When I first started, they were usually word processor documents or spreadsheets but then I discovered what I briefly thought was a panacea – Microsoft OneNote – wow, what a program! Until I started tying myself in knots because the paradigm of OneNote is that you hierarchically file your notes! So I’ve just written a great piece of code that I will probably want to refer to again in future. Do I file it under the project I was working on? The problem it solves? The client? The language? The answer for me is what is the single piece of information I’m most likely to recall in the future – and unfortunately I often remember I wrote a piece of code to do something but not always what project it was for – and by project is the usually the way it makes sense to file.
So I realised, I wasted all this time creating category hierarchies but was rarely able to find things by drilling down through categories because of the many ways I might have decided to file at the time.
They say elephants never forget.
With Evernote, you won’t either.
These days I use a wonderful, wonderful program called Evernote. When I first started using it, I still believed that my main problem was deciding how to categorise information – so I naturally thought in terms of hierarchies – creating nested ‘folders’ to store my notes in. Don’t make that mistake – it’s pointless. There’s no harm in having some – like personal/business or for major projects – but you won’t be finding things by looking through ‘folders’, you’ll be a master at using tags!

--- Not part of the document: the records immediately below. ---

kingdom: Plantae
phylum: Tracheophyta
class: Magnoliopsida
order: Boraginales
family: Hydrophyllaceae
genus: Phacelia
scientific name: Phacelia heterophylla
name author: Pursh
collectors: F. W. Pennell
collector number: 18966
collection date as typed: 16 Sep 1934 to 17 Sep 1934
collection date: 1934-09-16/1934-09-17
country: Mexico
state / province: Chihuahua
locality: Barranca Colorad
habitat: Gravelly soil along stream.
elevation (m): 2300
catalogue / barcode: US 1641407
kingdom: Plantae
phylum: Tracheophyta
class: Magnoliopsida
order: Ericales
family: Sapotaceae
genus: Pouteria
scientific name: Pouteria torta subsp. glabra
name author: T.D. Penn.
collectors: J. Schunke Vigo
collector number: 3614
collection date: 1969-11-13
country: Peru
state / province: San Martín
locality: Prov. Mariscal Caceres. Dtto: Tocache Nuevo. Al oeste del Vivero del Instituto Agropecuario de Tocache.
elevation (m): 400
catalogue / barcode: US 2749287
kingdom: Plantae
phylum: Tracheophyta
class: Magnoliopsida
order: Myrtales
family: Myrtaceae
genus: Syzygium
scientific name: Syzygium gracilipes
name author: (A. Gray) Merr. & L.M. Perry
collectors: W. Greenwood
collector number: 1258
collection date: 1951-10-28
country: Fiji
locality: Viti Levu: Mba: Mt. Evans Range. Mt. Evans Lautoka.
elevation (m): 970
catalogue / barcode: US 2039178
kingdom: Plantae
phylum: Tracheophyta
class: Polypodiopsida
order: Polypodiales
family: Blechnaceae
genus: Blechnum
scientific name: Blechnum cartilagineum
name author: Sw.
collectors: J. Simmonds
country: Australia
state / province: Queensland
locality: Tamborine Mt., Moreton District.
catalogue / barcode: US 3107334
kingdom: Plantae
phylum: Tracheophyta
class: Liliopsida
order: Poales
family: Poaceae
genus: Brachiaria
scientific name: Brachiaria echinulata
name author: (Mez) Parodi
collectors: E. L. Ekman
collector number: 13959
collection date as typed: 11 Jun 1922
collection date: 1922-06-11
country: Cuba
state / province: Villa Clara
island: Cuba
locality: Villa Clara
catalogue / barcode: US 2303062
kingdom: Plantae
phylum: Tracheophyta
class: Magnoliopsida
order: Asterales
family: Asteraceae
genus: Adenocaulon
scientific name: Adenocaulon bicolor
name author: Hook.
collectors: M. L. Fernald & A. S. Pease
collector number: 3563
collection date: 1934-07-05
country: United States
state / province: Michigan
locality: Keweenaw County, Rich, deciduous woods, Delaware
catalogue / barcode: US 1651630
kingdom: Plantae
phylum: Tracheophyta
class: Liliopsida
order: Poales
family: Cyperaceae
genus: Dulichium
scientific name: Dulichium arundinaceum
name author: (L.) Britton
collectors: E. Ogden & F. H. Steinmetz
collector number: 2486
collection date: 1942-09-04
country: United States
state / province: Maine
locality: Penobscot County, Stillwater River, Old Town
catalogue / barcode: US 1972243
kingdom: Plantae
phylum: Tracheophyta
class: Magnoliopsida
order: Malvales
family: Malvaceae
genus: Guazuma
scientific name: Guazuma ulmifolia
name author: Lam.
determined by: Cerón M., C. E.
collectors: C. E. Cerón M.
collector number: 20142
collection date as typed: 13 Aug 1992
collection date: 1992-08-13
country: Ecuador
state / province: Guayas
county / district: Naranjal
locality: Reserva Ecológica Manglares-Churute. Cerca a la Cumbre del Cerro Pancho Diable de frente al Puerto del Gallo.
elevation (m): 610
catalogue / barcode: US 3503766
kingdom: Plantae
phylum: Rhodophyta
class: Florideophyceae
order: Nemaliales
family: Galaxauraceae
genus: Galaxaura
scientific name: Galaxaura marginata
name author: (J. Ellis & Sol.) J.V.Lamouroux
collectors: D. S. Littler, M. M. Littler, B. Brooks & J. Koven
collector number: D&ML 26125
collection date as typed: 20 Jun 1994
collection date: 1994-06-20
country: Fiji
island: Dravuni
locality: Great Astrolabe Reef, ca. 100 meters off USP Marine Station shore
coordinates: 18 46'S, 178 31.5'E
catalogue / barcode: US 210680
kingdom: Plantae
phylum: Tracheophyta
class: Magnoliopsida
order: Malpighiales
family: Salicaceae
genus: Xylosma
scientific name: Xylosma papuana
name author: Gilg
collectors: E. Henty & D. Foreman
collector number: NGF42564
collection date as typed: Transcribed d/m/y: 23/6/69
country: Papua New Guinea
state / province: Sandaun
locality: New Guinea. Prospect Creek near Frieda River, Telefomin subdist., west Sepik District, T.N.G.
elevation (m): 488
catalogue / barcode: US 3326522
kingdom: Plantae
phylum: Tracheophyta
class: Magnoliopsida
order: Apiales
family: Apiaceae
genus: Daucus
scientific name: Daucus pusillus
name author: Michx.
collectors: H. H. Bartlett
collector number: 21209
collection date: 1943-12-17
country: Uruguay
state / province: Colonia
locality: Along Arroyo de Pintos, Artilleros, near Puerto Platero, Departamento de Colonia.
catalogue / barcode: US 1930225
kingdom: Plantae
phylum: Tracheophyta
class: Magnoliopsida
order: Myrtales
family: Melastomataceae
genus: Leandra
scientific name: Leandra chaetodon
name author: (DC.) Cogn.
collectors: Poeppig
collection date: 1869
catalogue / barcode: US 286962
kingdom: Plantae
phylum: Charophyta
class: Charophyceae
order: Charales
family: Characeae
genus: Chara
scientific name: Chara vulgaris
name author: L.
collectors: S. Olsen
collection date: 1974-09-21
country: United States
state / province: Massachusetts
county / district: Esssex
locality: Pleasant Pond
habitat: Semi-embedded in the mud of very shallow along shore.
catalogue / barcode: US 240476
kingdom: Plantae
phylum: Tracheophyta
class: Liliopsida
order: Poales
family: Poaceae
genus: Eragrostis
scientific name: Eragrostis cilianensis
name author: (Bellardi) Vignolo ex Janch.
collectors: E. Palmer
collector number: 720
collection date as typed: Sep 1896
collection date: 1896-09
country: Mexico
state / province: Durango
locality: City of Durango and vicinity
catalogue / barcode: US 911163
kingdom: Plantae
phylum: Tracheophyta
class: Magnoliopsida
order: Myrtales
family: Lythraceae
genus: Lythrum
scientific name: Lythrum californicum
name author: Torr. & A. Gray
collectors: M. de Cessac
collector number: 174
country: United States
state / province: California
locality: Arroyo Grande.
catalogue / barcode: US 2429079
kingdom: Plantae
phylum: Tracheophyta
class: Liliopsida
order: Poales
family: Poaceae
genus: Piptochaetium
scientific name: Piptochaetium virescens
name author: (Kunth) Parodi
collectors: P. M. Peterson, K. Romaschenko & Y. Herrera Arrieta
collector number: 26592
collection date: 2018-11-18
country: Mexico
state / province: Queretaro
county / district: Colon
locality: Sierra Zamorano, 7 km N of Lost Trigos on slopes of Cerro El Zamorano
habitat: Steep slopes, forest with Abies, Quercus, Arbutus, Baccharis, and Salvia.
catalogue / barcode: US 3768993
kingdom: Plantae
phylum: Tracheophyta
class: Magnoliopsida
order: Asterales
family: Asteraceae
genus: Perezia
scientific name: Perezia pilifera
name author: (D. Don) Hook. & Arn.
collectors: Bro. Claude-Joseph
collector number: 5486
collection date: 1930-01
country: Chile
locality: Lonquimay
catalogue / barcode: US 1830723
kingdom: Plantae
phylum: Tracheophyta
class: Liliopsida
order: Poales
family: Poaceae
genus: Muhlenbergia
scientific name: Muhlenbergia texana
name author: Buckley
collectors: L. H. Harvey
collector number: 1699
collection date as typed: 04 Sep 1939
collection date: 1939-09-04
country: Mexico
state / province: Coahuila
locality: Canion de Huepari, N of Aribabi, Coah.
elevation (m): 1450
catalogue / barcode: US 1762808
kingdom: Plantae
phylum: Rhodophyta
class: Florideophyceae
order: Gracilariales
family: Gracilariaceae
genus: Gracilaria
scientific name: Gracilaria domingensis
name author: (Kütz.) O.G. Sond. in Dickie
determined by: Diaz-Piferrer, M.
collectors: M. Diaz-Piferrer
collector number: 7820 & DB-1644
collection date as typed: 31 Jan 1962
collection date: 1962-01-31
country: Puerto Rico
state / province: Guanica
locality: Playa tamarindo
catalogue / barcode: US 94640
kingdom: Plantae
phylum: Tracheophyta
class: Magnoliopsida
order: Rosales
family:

When I want to file a snippet of code, I can copy and paste the code into Evernote or just create a note that refers to the relevant code. But the key thing that makes the system so wonderful is that I don’t need to agonise over where to file the note – I just add any tag I can think of that’s relevant to the note I’m storing. The project name, the year, the language, the client, the problem it solves (or at least the major type of problem such as ‘validating email addresses’).
I didn’t discuss it here as this post was long enough but my other criteria for productivity tools these days is that they should be able to store my information ‘in the cloud’ so I can access it from anywhere. Evernote meets that criteria so I can add or retrieve notes from my mobile devices too.
They say in the land of the blind, the one-eyed man is king. Mastering being able to find any information you want, when you need it will make you a ruler in your field. Tags are the key!